Extracted page text data:
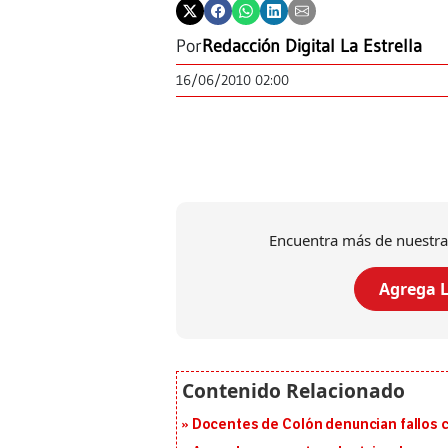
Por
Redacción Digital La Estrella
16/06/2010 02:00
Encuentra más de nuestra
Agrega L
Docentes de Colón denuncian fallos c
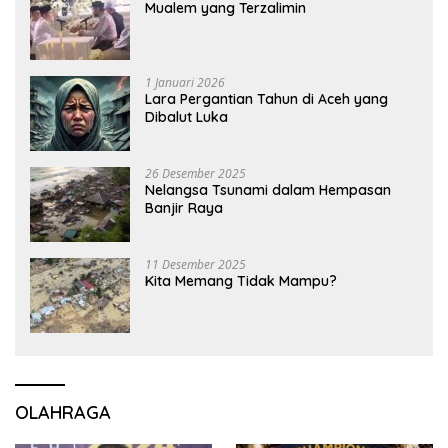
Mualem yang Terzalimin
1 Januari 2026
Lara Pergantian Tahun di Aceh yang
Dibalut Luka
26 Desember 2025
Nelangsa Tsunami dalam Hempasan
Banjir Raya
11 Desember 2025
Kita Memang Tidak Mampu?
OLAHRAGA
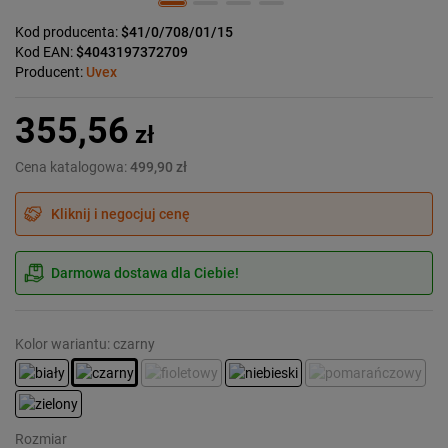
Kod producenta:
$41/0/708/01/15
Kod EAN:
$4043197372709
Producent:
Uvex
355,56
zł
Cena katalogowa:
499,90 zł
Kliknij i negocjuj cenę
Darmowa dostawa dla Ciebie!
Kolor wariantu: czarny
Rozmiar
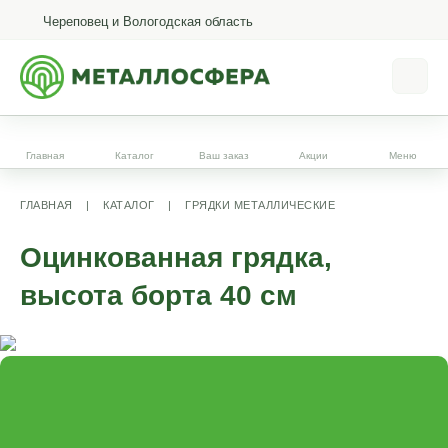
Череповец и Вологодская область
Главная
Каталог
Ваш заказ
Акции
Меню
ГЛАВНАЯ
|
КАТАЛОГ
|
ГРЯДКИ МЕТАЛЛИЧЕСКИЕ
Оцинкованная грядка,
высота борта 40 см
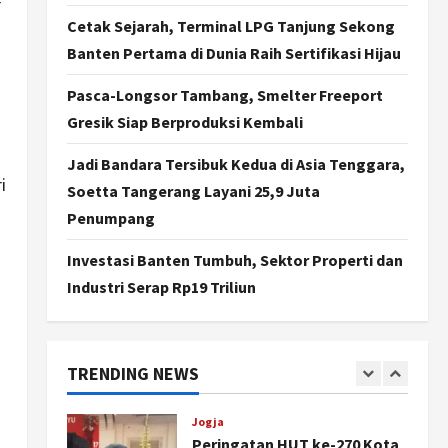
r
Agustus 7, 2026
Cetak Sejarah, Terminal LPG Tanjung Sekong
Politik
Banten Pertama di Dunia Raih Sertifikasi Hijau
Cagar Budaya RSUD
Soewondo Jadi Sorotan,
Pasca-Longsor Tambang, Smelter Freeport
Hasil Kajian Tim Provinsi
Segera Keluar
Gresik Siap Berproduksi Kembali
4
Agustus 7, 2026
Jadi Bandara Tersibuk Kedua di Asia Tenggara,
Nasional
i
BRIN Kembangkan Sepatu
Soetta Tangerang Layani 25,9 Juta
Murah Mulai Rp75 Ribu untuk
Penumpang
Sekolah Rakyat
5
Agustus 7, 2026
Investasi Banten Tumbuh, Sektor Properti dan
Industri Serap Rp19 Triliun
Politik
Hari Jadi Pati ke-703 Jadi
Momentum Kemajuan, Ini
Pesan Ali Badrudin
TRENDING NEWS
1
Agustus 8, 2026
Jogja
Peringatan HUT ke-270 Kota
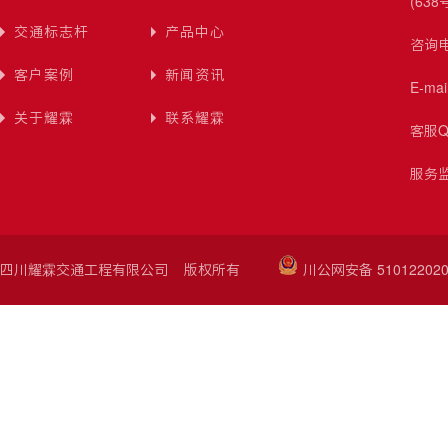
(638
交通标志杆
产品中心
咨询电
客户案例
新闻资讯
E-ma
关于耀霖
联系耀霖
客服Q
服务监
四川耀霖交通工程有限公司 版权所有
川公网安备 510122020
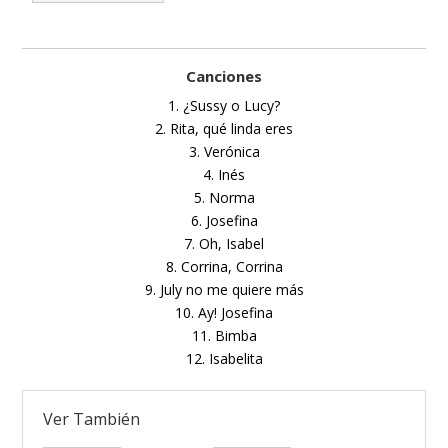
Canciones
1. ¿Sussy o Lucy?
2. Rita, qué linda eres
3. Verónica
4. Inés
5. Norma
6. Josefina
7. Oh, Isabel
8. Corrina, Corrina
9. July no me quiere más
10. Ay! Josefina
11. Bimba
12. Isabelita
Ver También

About this task:
Collect every line of the material that contains the word "yang".

Task solution:
Mualem yang Terzalimin
Lara Pergantian Tahun di Aceh yang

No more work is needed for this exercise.